I hope & pray that things will get better really soon (not just for myself, but for all of us who suffer), so I can go back to focusing on my health. No one that suffers from chronic pain of any kind needs huge setbacks that pull him or her away from what is truly important. You cannot win wars if your health is failing on you. You can’t fight the battles, slay the demons, and rise up out of the ashes if you can barely move.

As a warning to everything and everyone I’m about to face, please know that I am a ruthless bitch when I have to be. I’m not going down without an epic fight.
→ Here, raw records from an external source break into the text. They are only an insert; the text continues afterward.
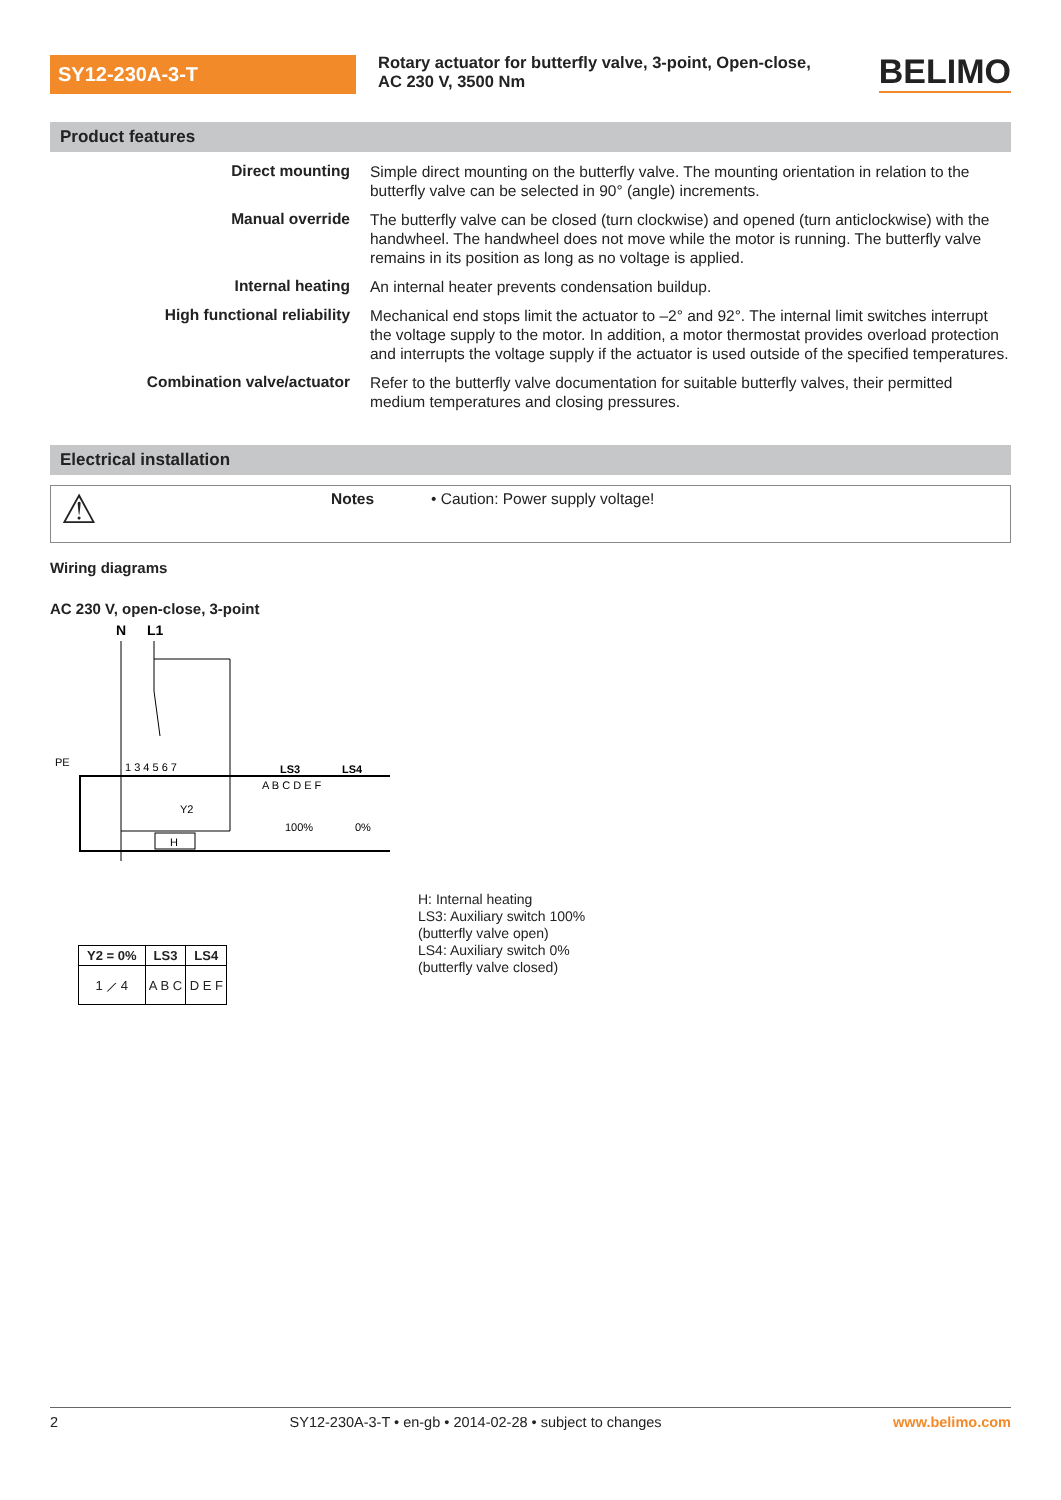SY12-230A-3-T
Rotary actuator for butterfly valve, 3-point, Open-close, AC 230 V, 3500 Nm
BELIMO
Product features
| Direct mounting | Simple direct mounting on the butterfly valve. The mounting orientation in relation to the butterfly valve can be selected in 90° (angle) increments. |
| Manual override | The butterfly valve can be closed (turn clockwise) and opened (turn anticlockwise) with the handwheel. The handwheel does not move while the motor is running. The butterfly valve remains in its position as long as no voltage is applied. |
| Internal heating | An internal heater prevents condensation buildup. |
| High functional reliability | Mechanical end stops limit the actuator to –2° and 92°. The internal limit switches interrupt the voltage supply to the motor. In addition, a motor thermostat provides overload protection and interrupts the voltage supply if the actuator is used outside of the specified temperatures. |
| Combination valve/actuator | Refer to the butterfly valve documentation for suitable butterfly valves, their permitted medium temperatures and closing pressures. |
Electrical installation
⚠
Notes • Caution: Power supply voltage!
Wiring diagrams
AC 230 V, open-close, 3-point
N
L1
1 3 4 5 6 7
LS3
LS4
A B C D E F
100%
0%
Y2
H
PE
| Y2 = 0% | LS3 | LS4 |
| --- | --- | --- |
| 1 ⟋ 4 | A B C | D E F |
H: Internal heating
LS3: Auxiliary switch 100%
(butterfly valve open)
LS4: Auxiliary switch 0%
(butterfly valve closed)
2 SY12-230A-3-T • en-gb • 2014-02-28 • subject to changes www.belimo.com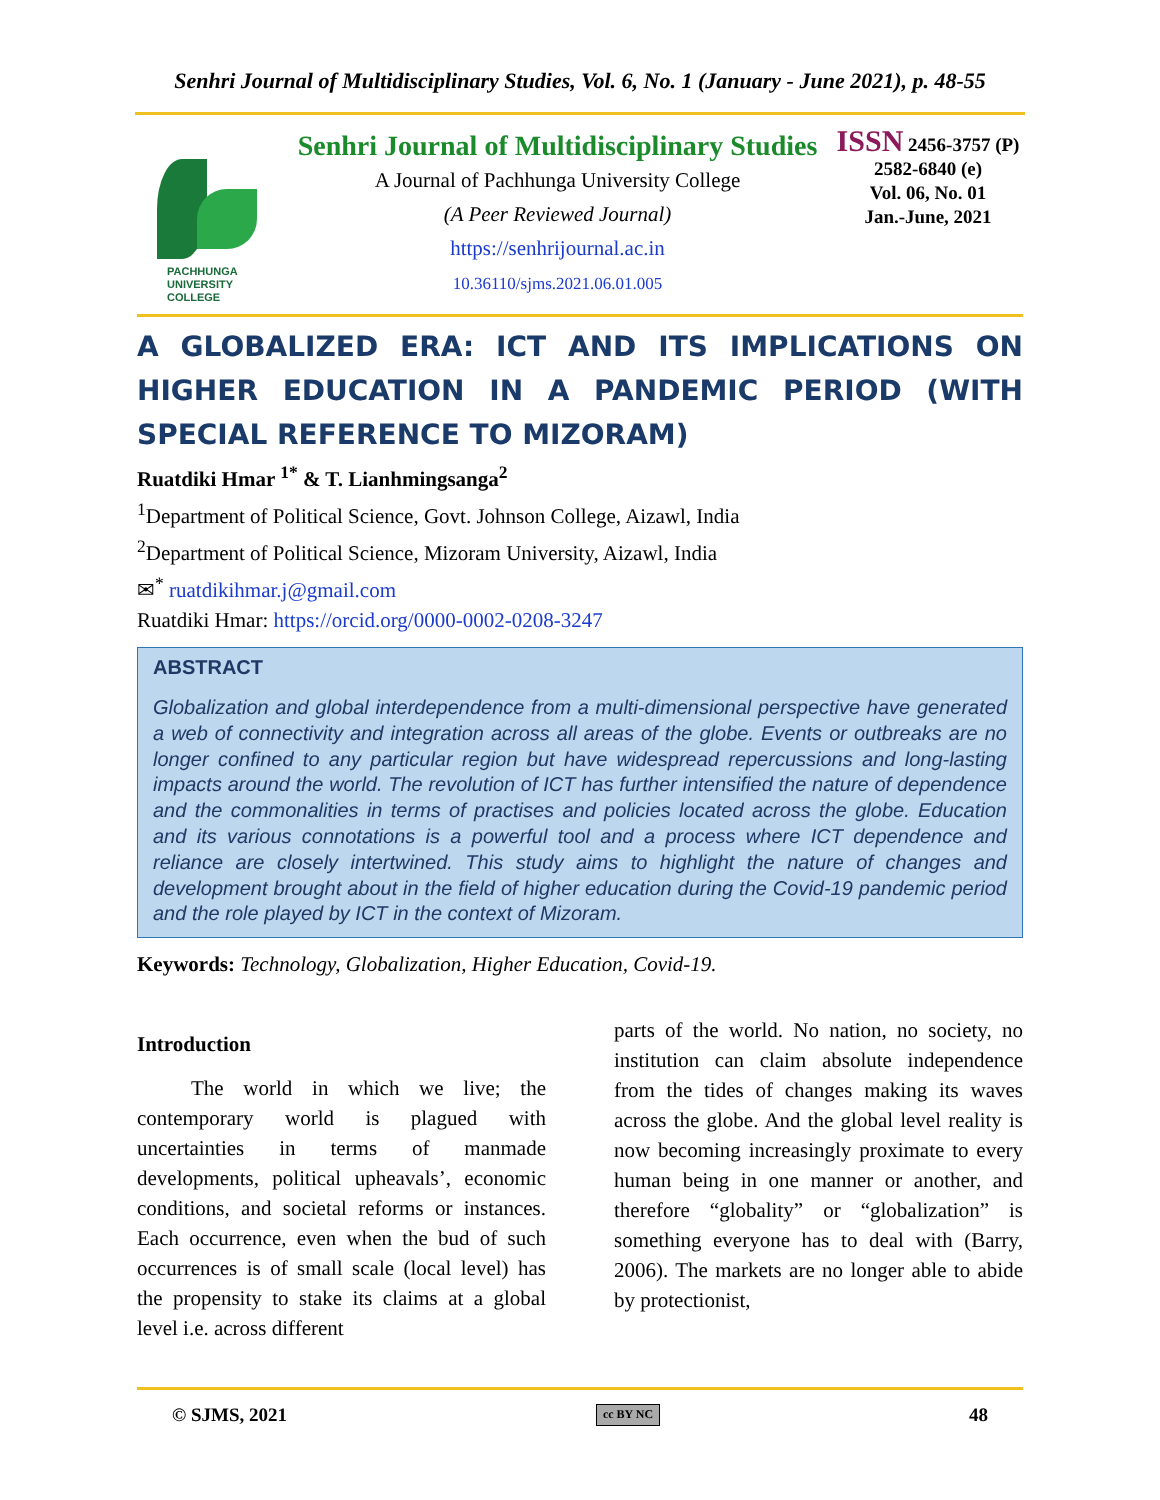Senhri Journal of Multidisciplinary Studies, Vol. 6, No. 1 (January - June 2021), p. 48-55
PACHHUNGA
UNIVERSITY
COLLEGE
Senhri Journal of Multidisciplinary Studies
A Journal of Pachhunga University College
(A Peer Reviewed Journal)
https://senhrijournal.ac.in
10.36110/sjms.2021.06.01.005
ISSN 2456-3757 (P)
2582-6840 (e)
Vol. 06, No. 01
Jan.-June, 2021
A GLOBALIZED ERA: ICT AND ITS IMPLICATIONS ON HIGHER EDUCATION IN A PANDEMIC PERIOD (WITH SPECIAL REFERENCE TO MIZORAM)
Ruatdiki Hmar <sup>1*</sup> & T. Lianhmingsanga<sup>2</sup>
<sup>1</sup> Department of Political Science, Govt. Johnson College, Aizawl, India
<sup>2</sup> Department of Political Science, Mizoram University, Aizawl, India
✉<sup>*</sup> ruatdikihmar.j@gmail.com
Ruatdiki Hmar: https://orcid.org/0000-0002-0208-3247
ABSTRACT
Globalization and global interdependence from a multi-dimensional perspective have generated a web of connectivity and integration across all areas of the globe. Events or outbreaks are no longer confined to any particular region but have widespread repercussions and long-lasting impacts around the world. The revolution of ICT has further intensified the nature of dependence and the commonalities in terms of practises and policies located across the globe. Education and its various connotations is a powerful tool and a process where ICT dependence and reliance are closely intertwined. This study aims to highlight the nature of changes and development brought about in the field of higher education during the Covid-19 pandemic period and the role played by ICT in the context of Mizoram.
Keywords: Technology, Globalization, Higher Education, Covid-19.
Introduction
The world in which we live; the contemporary world is plagued with uncertainties in terms of manmade developments, political upheavals’, economic conditions, and societal reforms or instances. Each occurrence, even when the bud of such occurrences is of small scale (local level) has the propensity to stake its claims at a global level i.e. across different
parts of the world. No nation, no society, no institution can claim absolute independence from the tides of changes making its waves across the globe. And the global level reality is now becoming increasingly proximate to every human being in one manner or another, and therefore “globality” or “globalization” is something everyone has to deal with (Barry, 2006). The markets are no longer able to abide by protectionist,
© SJMS, 2021 cc BY NC 48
I have had enough taken from me in this life, I’m not about to allow anything else to go, not when it’s within my control to do something about it.

As a side note: To the world’s largest shipping company, I am coming for you motherfuckers. Settle up and back down, or I will use every single connection I have to do what I must. That, my friends, is the power of a pissed off woman. You don’t fuck with my family. Some people really don’t get it, and they’re usually the ones that need an unlubricated size nine up their asses.